• Assignment: Take the records below and extract, word for word, the lines from the one containing "<div></div> </div> <div>Olive" through the final line, inclusive. Omit pictures.

• Task inputs:
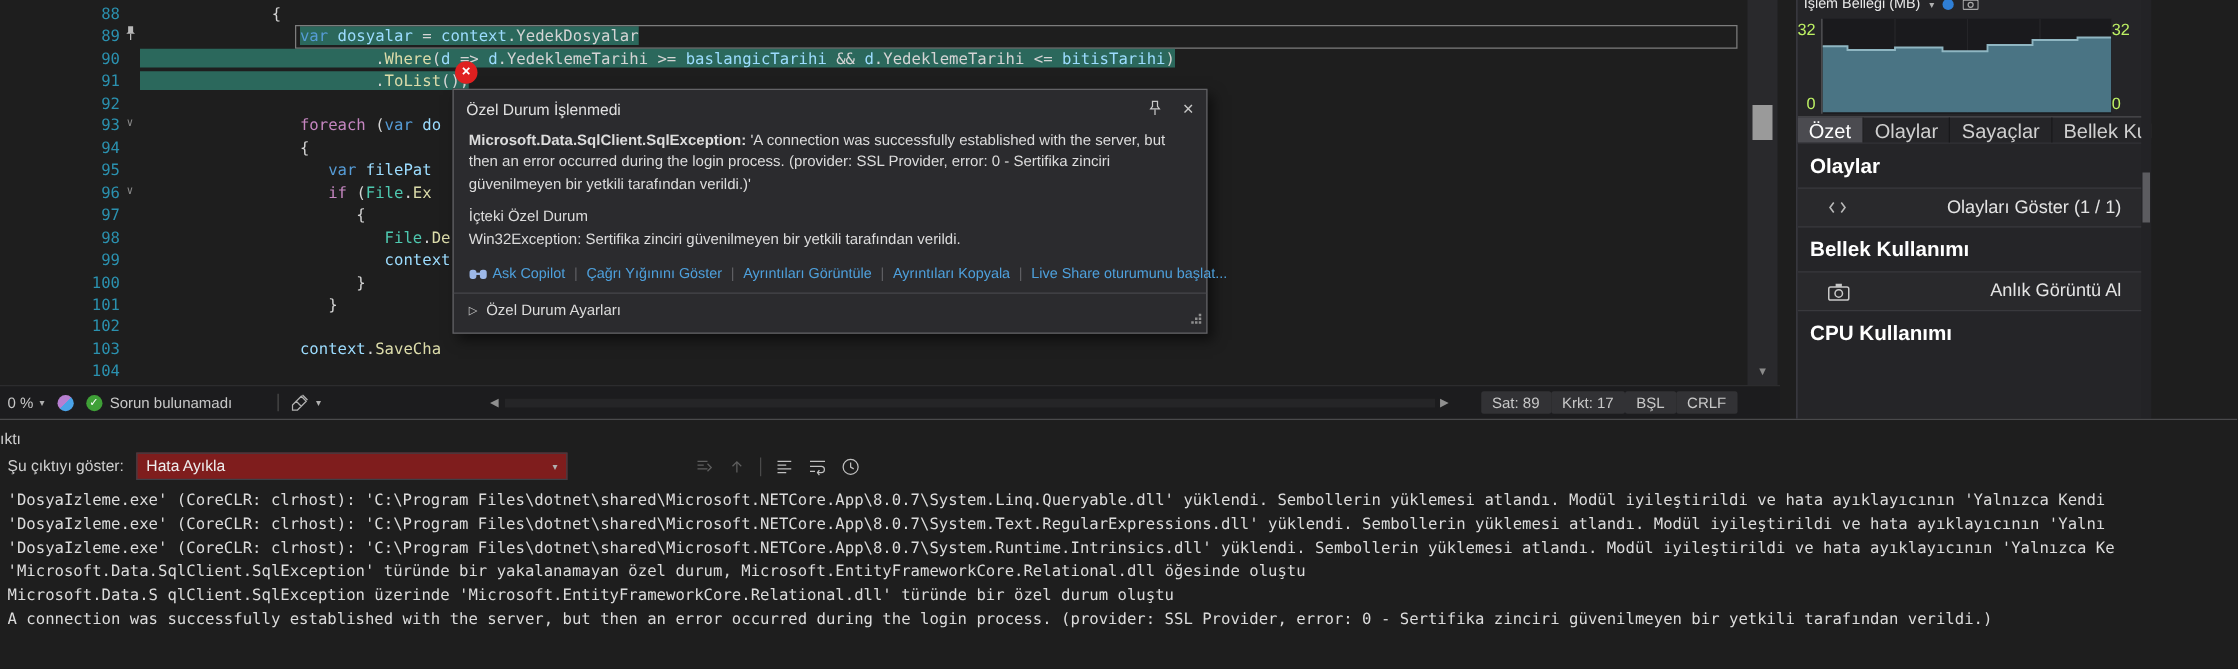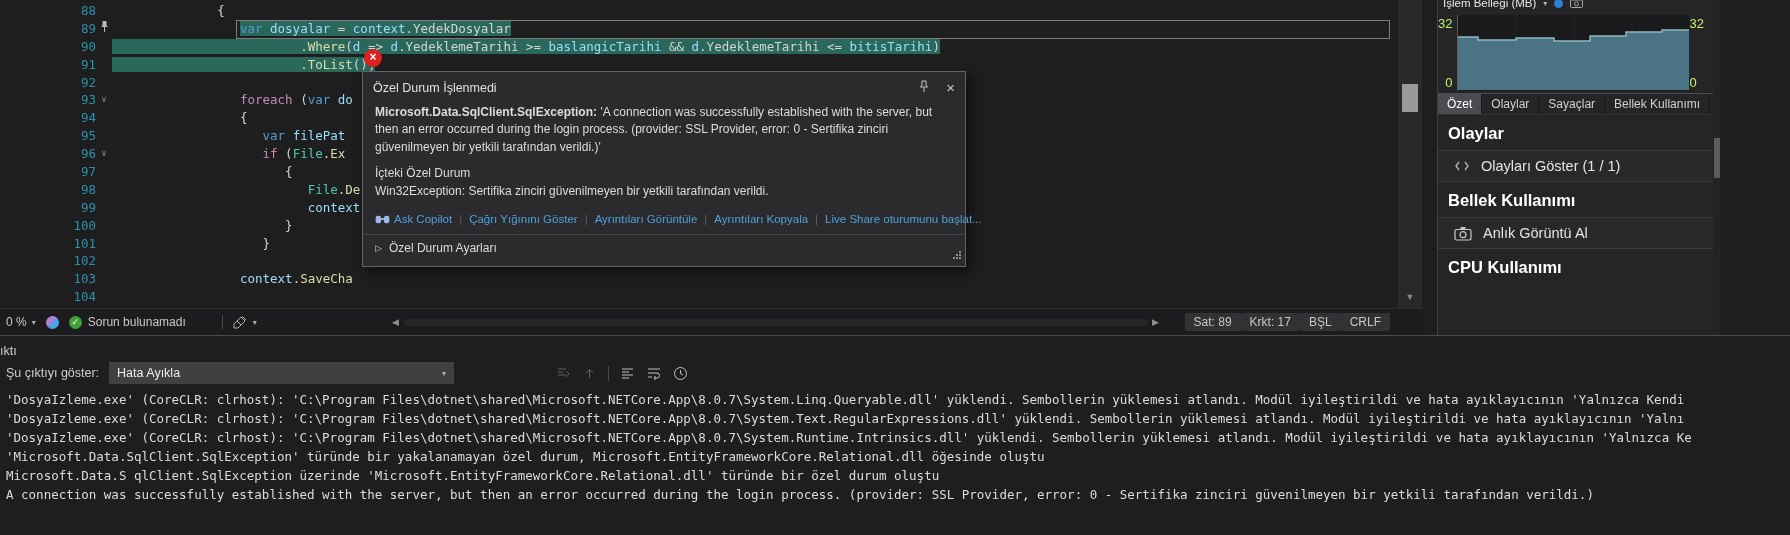"Özet" .diag-tab { font-size: 12px -> 16px }
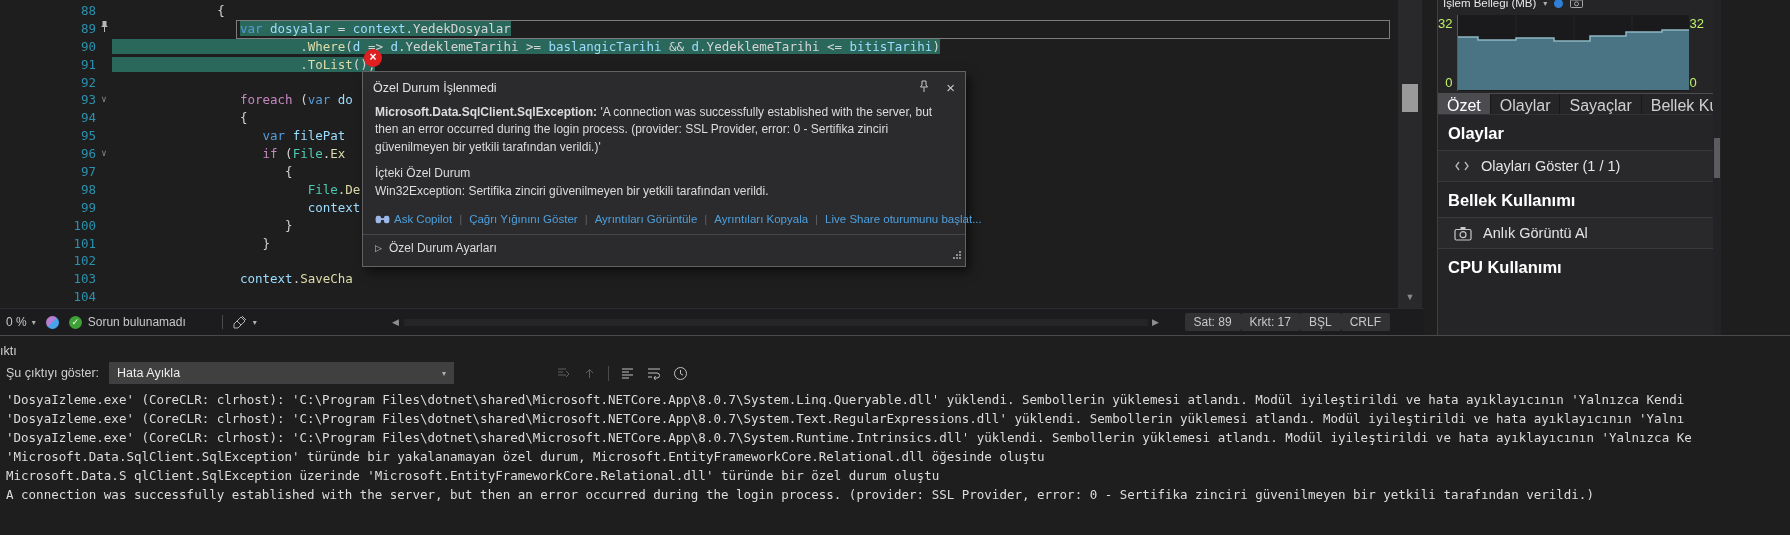"Olayları Göster (1 / 1)" .diag-item { justify-content: none -> space-between; padding: 7px 16px -> 7px 24px }
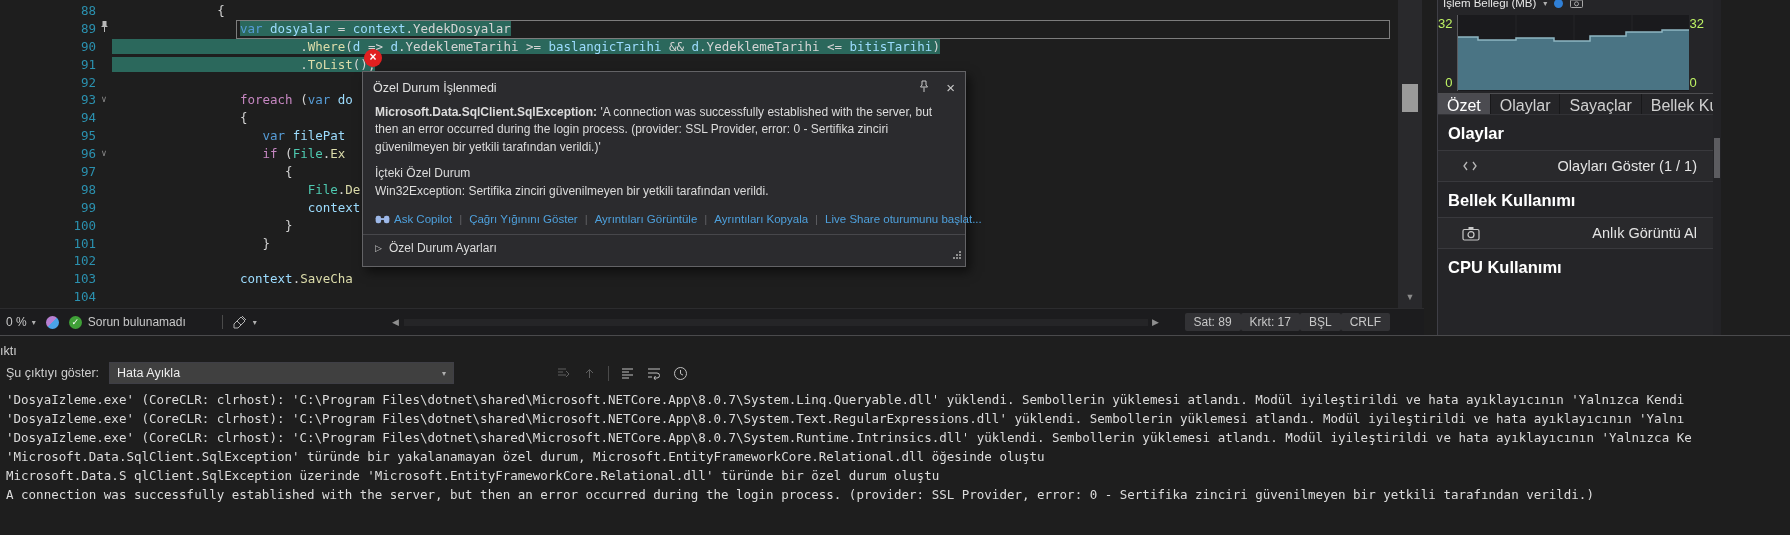"Hata Ayıkla" .out-combo { background: #404040 -> #7f1d1d }
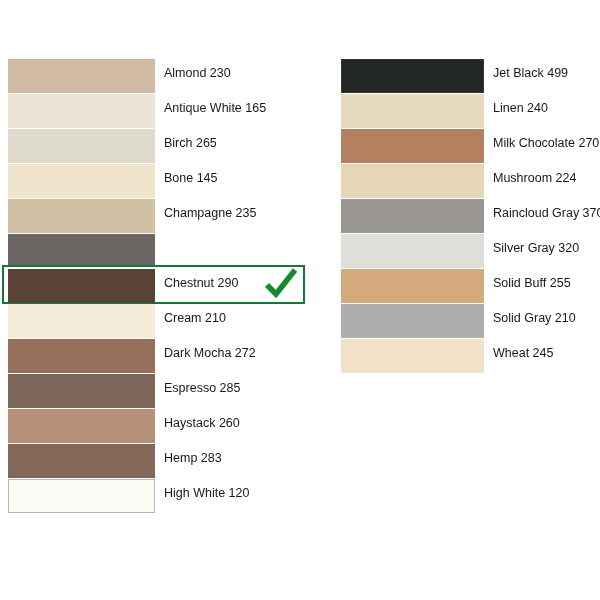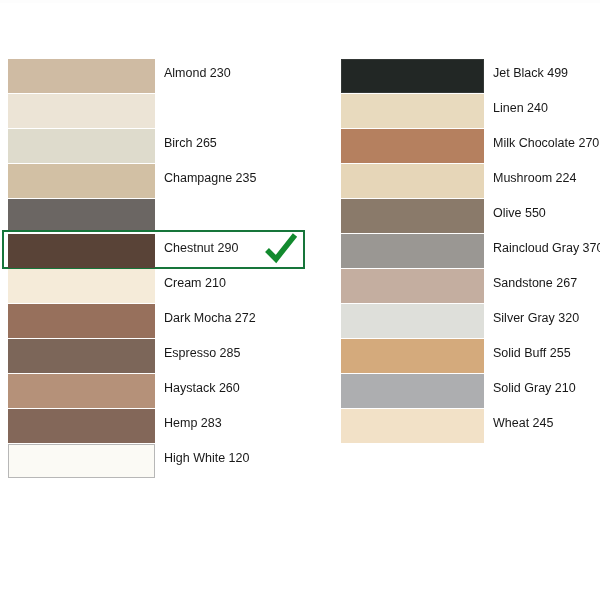"Antique White 165" div.swatch-label { html: none -> <div>Antique White 165</div> }
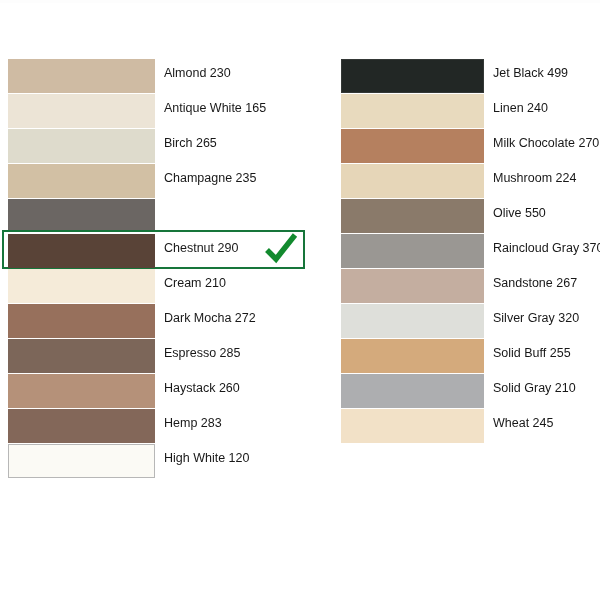"Bone 145" div.swatch-row { html: none -> <div> <div> <div></div> </div> <div>Bone 145</div> </div> }
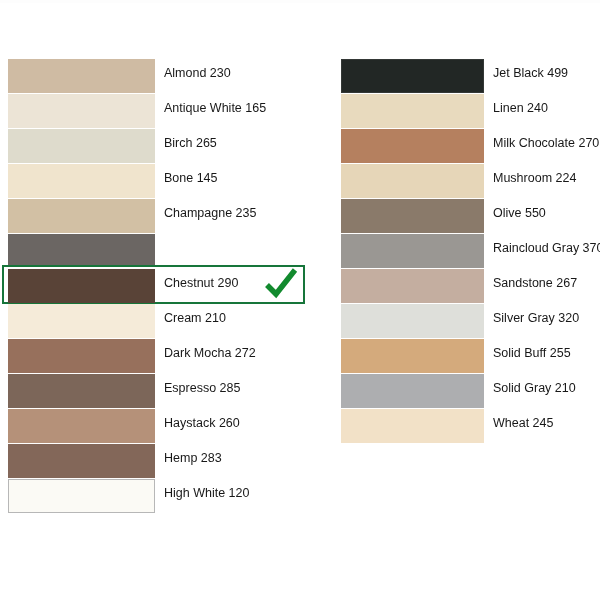"Olive 550" div.swatch-row { html: <div> <div> <div></div> </div> <div>Olive 550</div> </div> -> none }
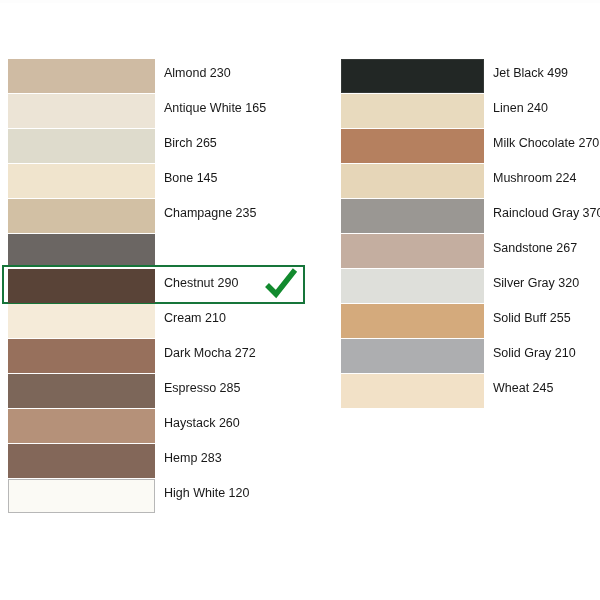"Sandstone 267" div.swatch-row { html: <div> <div> <div></div> </div> <div>Sandstone 267</div> </div> -> none }
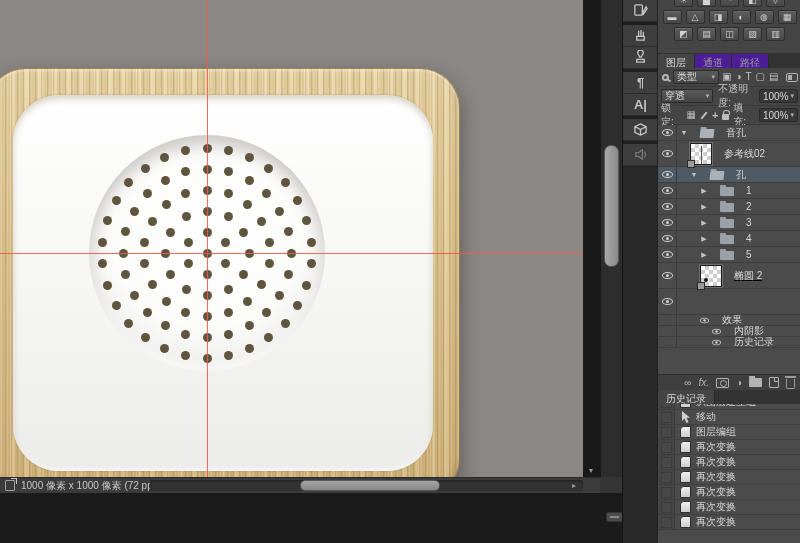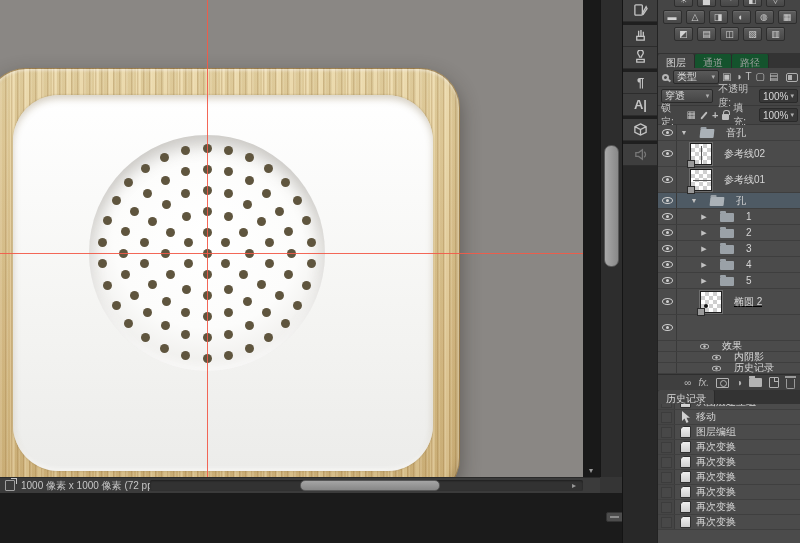"通道" .tab { background: #14532d -> #4c1d95 }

• Reply:
"Olive 550" div.swatch-row { html: <div> <div> <div></div> </div> <div>Olive 550</div> </div> -> none }
"Sandstone 267" div.swatch-row { html: <div> <div> <div></div> </div> <div>Sandstone 267</div> </div> -> none }
"通道" .tab { background: #14532d -> #4c1d95 }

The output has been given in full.